We should be begging Congress to do away with Oil and Coal subsidies more then we worry about renewable ones. If the real market price of Oil and Coal hit the US consumer pocket, it wouldn’t take state and federal, tax payer funded, incentives to convince them to invest in things like solar and wind power.
Big Oil owns the Republican Party. It is led by our two oilmen Bush and Cheney.
Well, it is up to us voters to harass our congress to extend the credit. They are putting our futures in danger by not going full speed ahead to encourage alternatives to oil. We need to let them know that we are sick of inaction!
Think The computer revolution was a boost to the economy. This would offer a whole new industry for this country which would be reccession proof and exportable. We have the technology and ability.We do Not need to miss this opportunity.
THE WAY U. S. A. GOES IT WILL BE ANOTHER SOVIET UNION WHEN THE PEOPLE IN THA NATION THEY HAD NOTHING TO EAT NOW IS COMING THE INCREASE ON THE ELECTRIC BILLS; SOON THE POLITICIANS WILL ASK US TO PAY FOR THE AIR THAT WE BREATH.WHAT WILL BE NEXT?
ANTONIO
Why don’t we just raise the electrical rates to pay for it? Why use tax money with all the overhead required to collect it to fund this? Just raise the electrical rates and let the people using the power pay for it. Or individual areas can mandate their power come from renewable resources. This will raise the selling price of power from renewable resources and provide the competitive market for the power from solar. Not everything has to be done through the federal government – nor should it! The federal government is a horribly inefficient mechanism to do anything.
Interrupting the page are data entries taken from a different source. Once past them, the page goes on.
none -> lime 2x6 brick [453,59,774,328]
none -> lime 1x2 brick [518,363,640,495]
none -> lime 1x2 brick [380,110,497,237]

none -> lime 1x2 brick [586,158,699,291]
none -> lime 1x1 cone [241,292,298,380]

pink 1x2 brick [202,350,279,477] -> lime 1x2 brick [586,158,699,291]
Well thanks for letting me comment,, this is a good thing if it is done correctly,,, but getting the federal governemnt involved is like having the republican party tell the american peopole that we are going to do a complete overhaul of the tax code,,, yeah remember our friend speaker of the house NEWT GINGRICH,, HAHA LOL the CONTRACT FOR AMERICA,, WHOOPS,,, CONTRACT TO SCREW AMERICA,, YEAH PERFECT,, Now if you want renewable energy then let investors and the people who pay for it pay it through their electric bill we do not need these jack asses in the communist washington,,,,,, governemnt,,, telling you,, that you are free let alone having the tax payer pay for it,, thanks for the time and opportunity,,
People say that it is our “Big Oil” Republican boys in Washington that are against extending the tax credits. In the same breath, they say it is Congress refusing to extend them. Last time I checked, the Congress was Democrat controlled and appears to be doing everything it can to sap power away from those “Big Oil” boys.
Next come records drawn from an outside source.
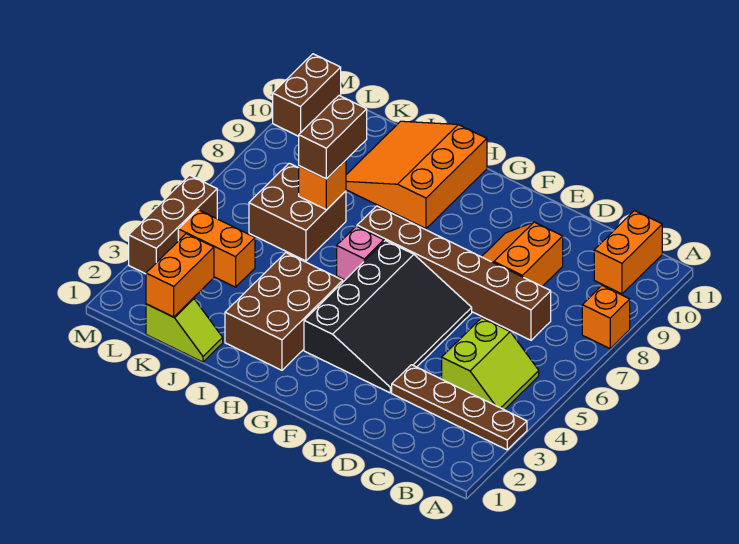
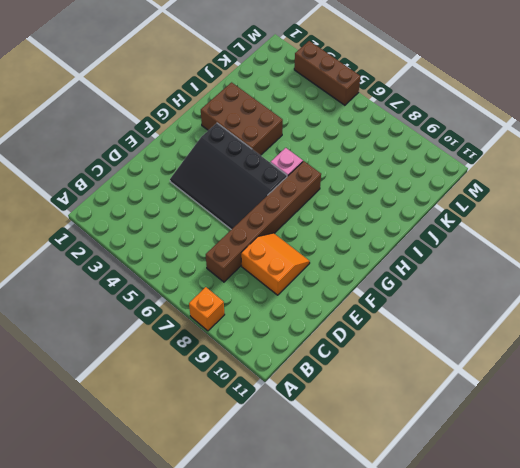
none -> brown 1x4 plate [392,365,527,450]
none -> lime 2x2 slope [442,318,539,410]
none -> orange 1x2 brick [594,211,662,294]

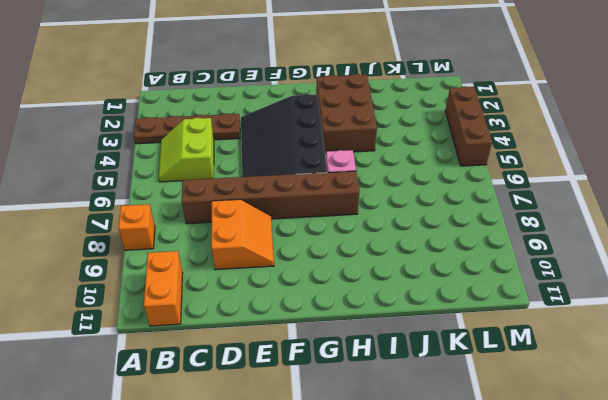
none -> orange 3x3 slope [346,121,487,229]
none -> lime 1x2 slope [146,298,223,362]
none -> brown 2x2 brick [249,163,346,261]

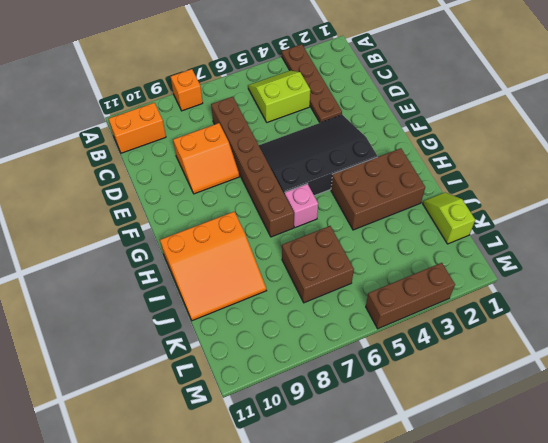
none -> orange 1x2 brick [178,210,255,287]
none -> brown 1x2 brick [273,54,341,136]
none -> orange 1x1 brick [299,160,346,210]

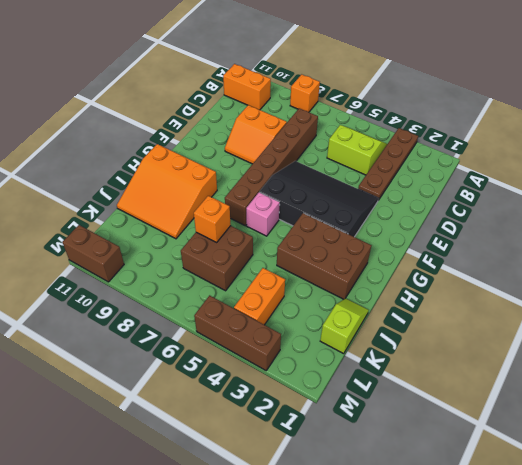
none -> orange 1x2 brick [146,234,214,317]
none -> brown 1x2 brick [299,96,367,179]

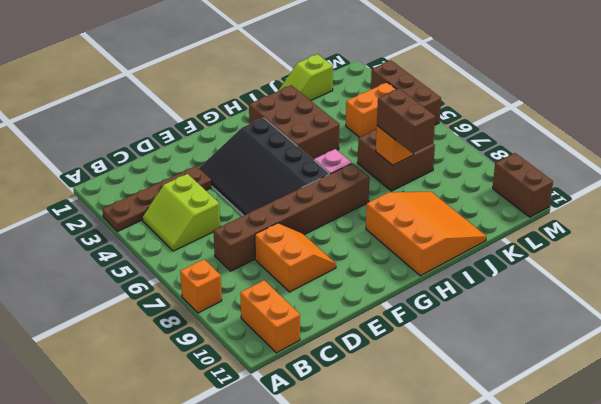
none -> orange 1x2 brick [146,234,214,317]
Those tax credits SHOULD be extended because we ARE in a national energy crisis and until it is resolved the economy will continue to suffer.
Paying for a project like this through increased utility bills is not an answer either. Millions of families are already struggling to make ends meet and don’t need increased utility bills to add to their burden.
The ONLY viable way to fund a project like this is through tax credits providing incentives to large investors.
We have a very efficient oil based system in our country. This didn’t happen without government assistance and subsidies.
Wind energy has gone from really expensive to under .06 kw are even less!! in simpler words, it is competitive to natural gas and coal today. Solar can be also, but only with economy of scales. Europe already knows this and is implementing these standards.
If we don’t we will be kissing OPEC’s buts until our country dissolves!!
wake up Amercia!!
I am an American living in Spain for 17 years (where wind power constitutes 7% of the country’s energy needs, and solar is well under way) and the most oft asked question is “Do you want to go back to the states?”
My stock answer is, “Not until American society regains its sanity.”
The fact that the ITC will be dropped for developing and implementing alternative energy, in this case solar, is further proof of complete madness.
Thank you, I’ll stay in Europe where more rational people live.
Good luck to you all.
Steve Russell
A yield of 177 megawatts from 640 acres is a conversion efficiency of less than 7%…about 1/3 of current solar cells.